Main cast: Mike Myers (Austin Danger Powers, Dr Evil, Fat Bastard, Goldmember), Beyoncé Knowles (Foxy Cleopatra), Michael York (Basil Exposition), Michael Caine (Captain Hendricks/Nigel Powers), Seth Green (Scott Evil), Robert Wagner (Number Two), Mindy Sterling (Frau Farbissina), and Verne Troyer (Mini-Me/Mini-Austin)
Director: Jay Roach
The best word to describe Austin Powers in Goldmember, the third instalment of the Austin Powers franchise, is “lazy”. I would have been more receptive to it if it’s an outright brainless movie all about body function jokes, but there is actually intelligence at work sometimes behind the scenes. More often than not, however, this movie is recycling its jokes from its predecessors, and it’s like dealing with a lazy student who could have been so much more if she tries a little harder.

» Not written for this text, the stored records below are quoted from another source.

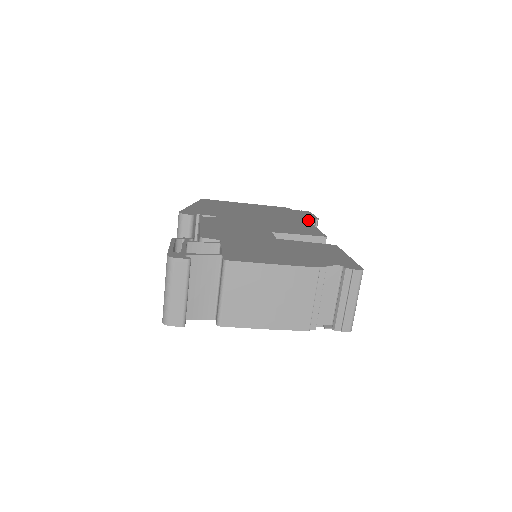
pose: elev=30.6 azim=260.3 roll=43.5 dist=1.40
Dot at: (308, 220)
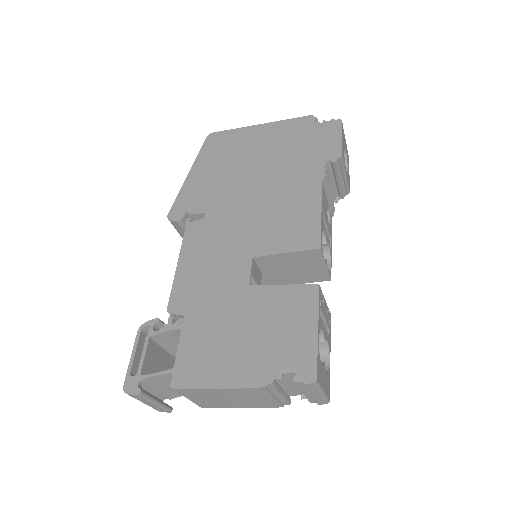
Dot at: (322, 173)
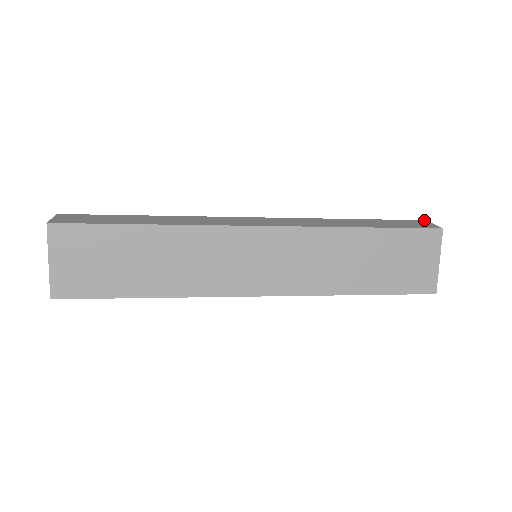
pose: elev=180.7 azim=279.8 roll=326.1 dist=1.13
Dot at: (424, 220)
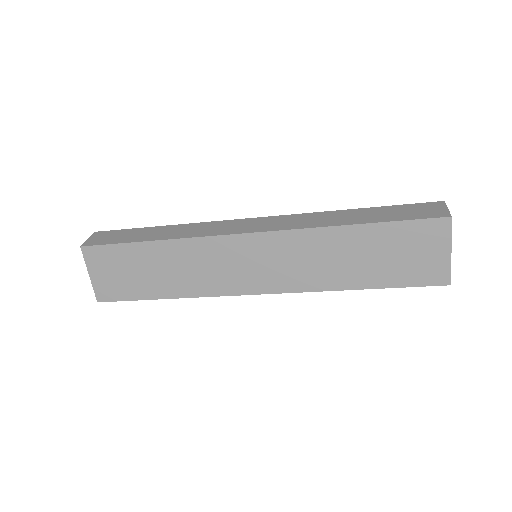
Dot at: (442, 201)
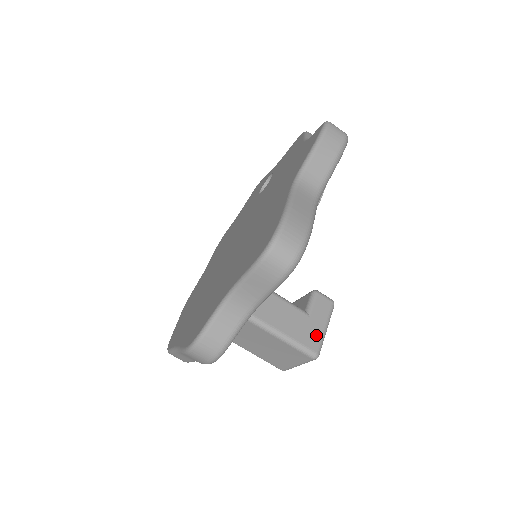
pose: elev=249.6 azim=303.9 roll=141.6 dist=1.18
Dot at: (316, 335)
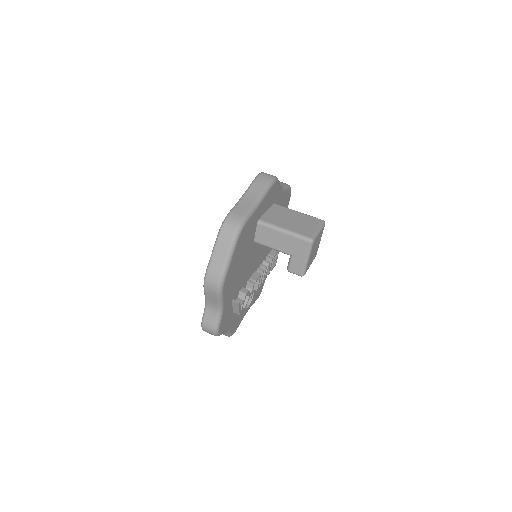
Dot at: occluded
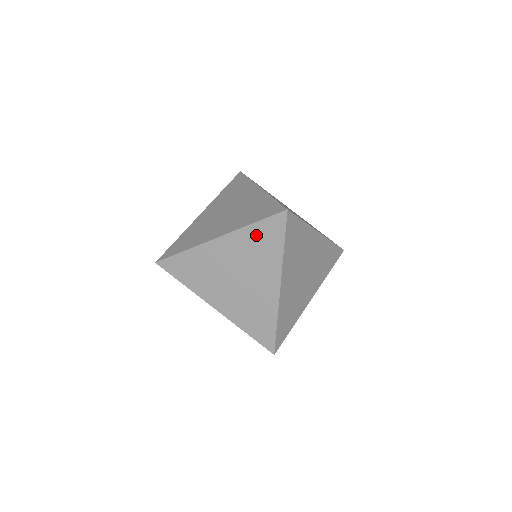
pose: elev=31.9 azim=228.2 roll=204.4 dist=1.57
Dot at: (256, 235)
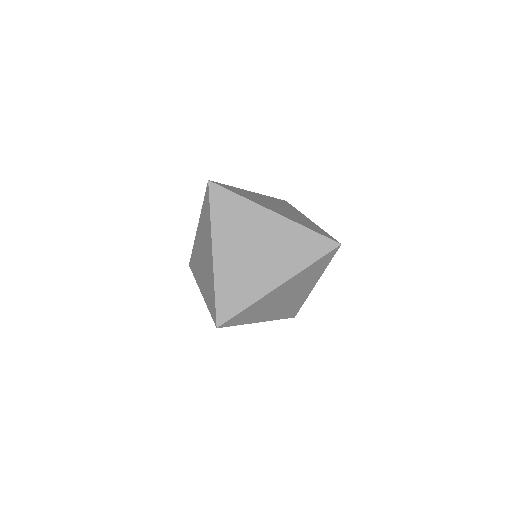
Dot at: (312, 269)
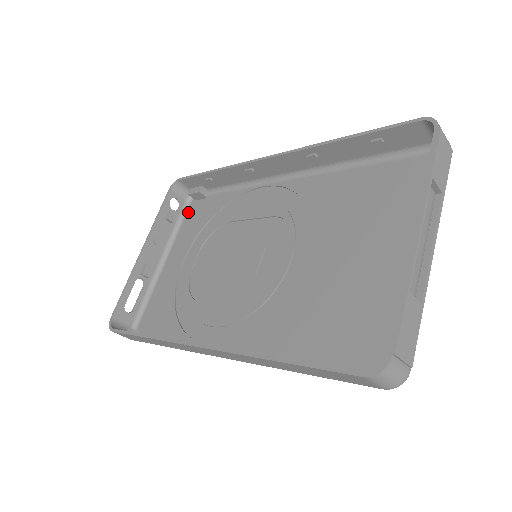
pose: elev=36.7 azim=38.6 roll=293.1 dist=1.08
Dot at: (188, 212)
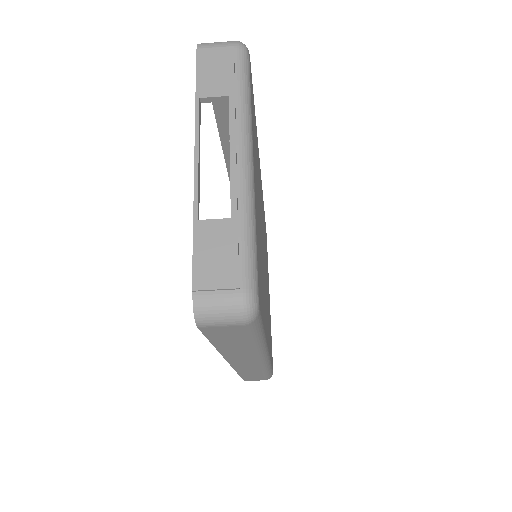
Dot at: occluded
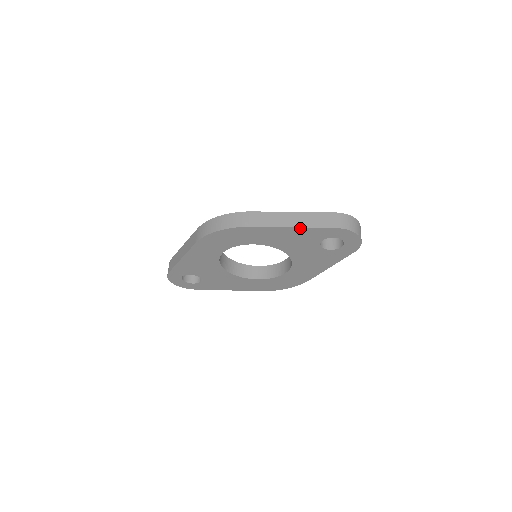
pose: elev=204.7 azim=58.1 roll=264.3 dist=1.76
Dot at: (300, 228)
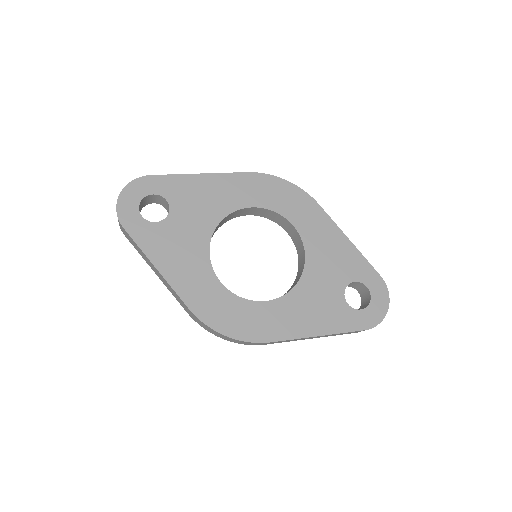
Dot at: (353, 247)
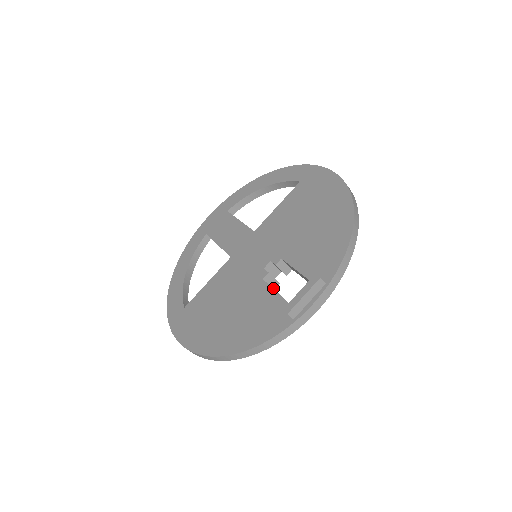
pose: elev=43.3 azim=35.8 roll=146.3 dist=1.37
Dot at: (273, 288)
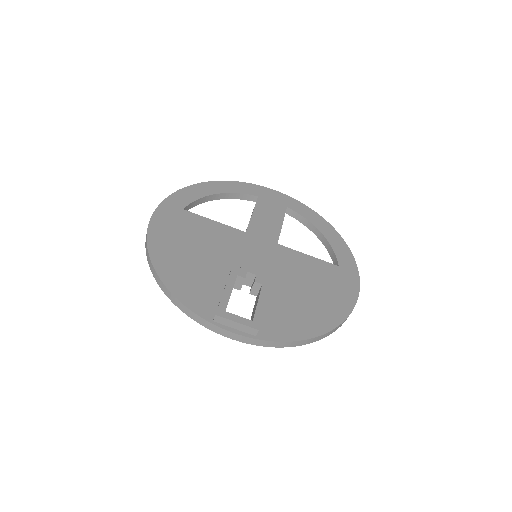
Dot at: occluded
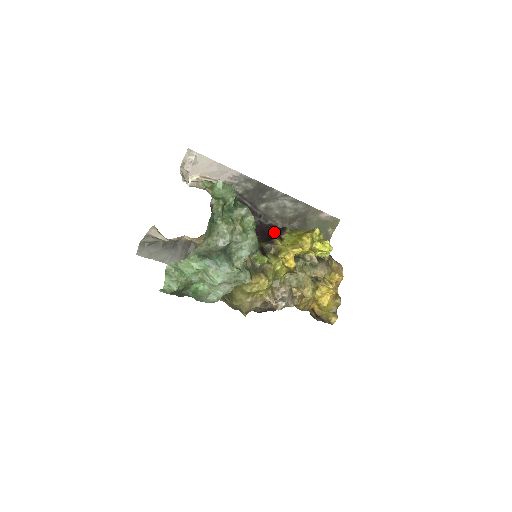
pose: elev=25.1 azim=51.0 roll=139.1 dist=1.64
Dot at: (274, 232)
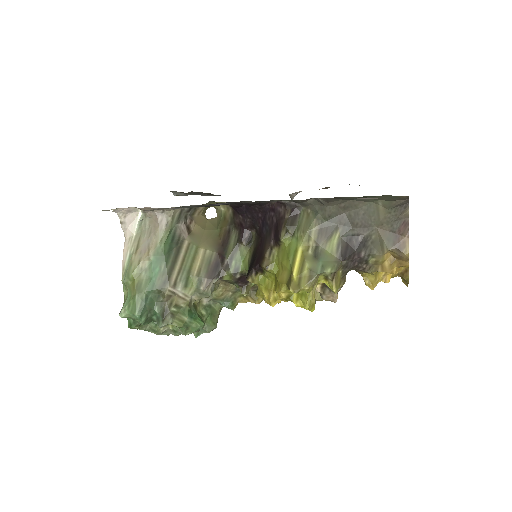
Dot at: (269, 236)
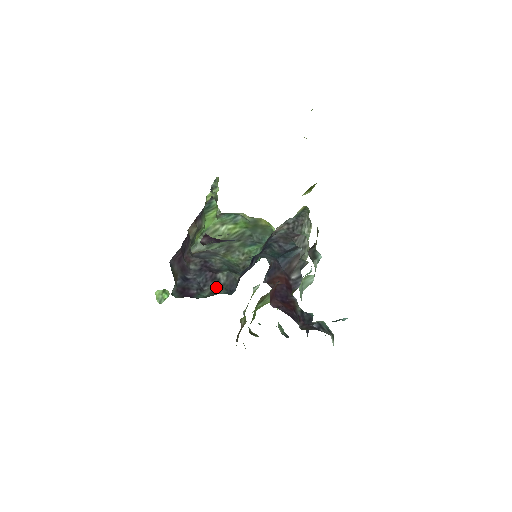
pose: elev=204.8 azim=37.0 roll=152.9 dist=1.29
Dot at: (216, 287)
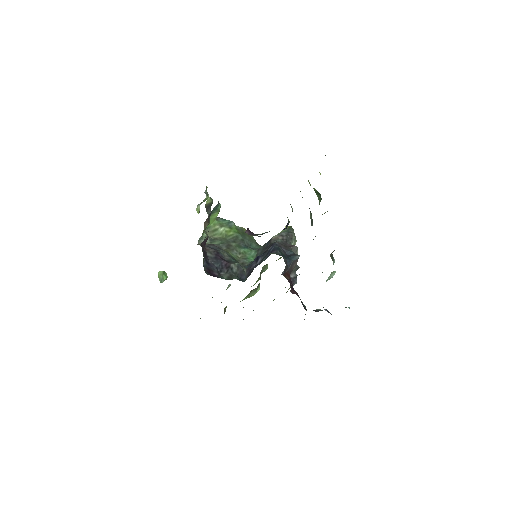
Dot at: (231, 274)
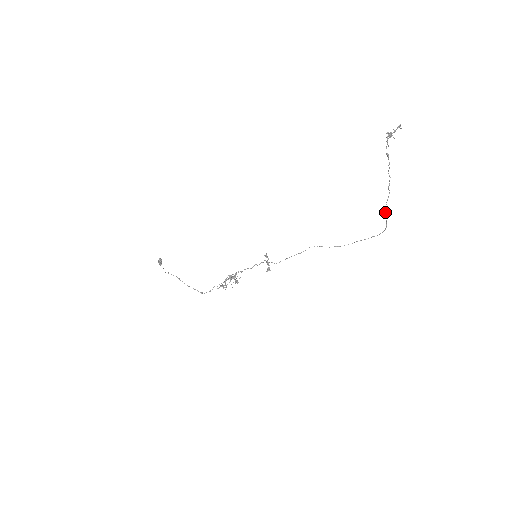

The plot of this movie is something about Dr Evil kidnapping Austin’s father Nigel, and Austin has to save him as smash a series of villains from Goldmember to Dr Evil and… um, do you really care? Seriously?
There are some good moments – like the hilarious “Austin Powers” movie thing starring Tom Cruise as Austin and Gwyneth Paltrow as his floozy (Mr Cruise doesn’t need any false dentures to make his teeth look like Mike Myers’s false teeth, I’m happy to report – maybe he is hoping that sunlight will reflect off his overbite and act as a guide for his precious Xenu to land his ship, or something). Beyoncé Knowles surpass my expectations as blaxploitation sidekick Foxy Cleopatra – although that may be because she doesn’t have to do anything but to look gorgeous. It’s also amusing that this movie, while gagging on semen, penis, feces, and other delectable jokes, dares not show Austin and Foxy in any hanky-panky action. Apparently jokes about erections are okay, but a white man in bed with a black woman is a no-no.
If I look closely, some scenes are knowing tributes to movies acknowledged by critics in general as masterpieces, including a tribute to Apocalypse Now if I am paying close attention. Yes, someone’s at home upstairs. But for too long, this movie is content to put out mostly unfunny “Dutch and Japanese people are stupid!” jokes, midget jokes, penis jokes, toilet humor, and other tired and easy targets. It would be very easy to be offended, if this movie isn’t so half-baked that it seems as if everyone behind this movie is trying to grab as much buck as he or she can before the whole franchise crash and burn to the ground. Frankly, I’m more annoyed that I paid theater price for this movie than anything else. I’d suggest that anyone wanting to watch this one to wait for video or the HBO premiere.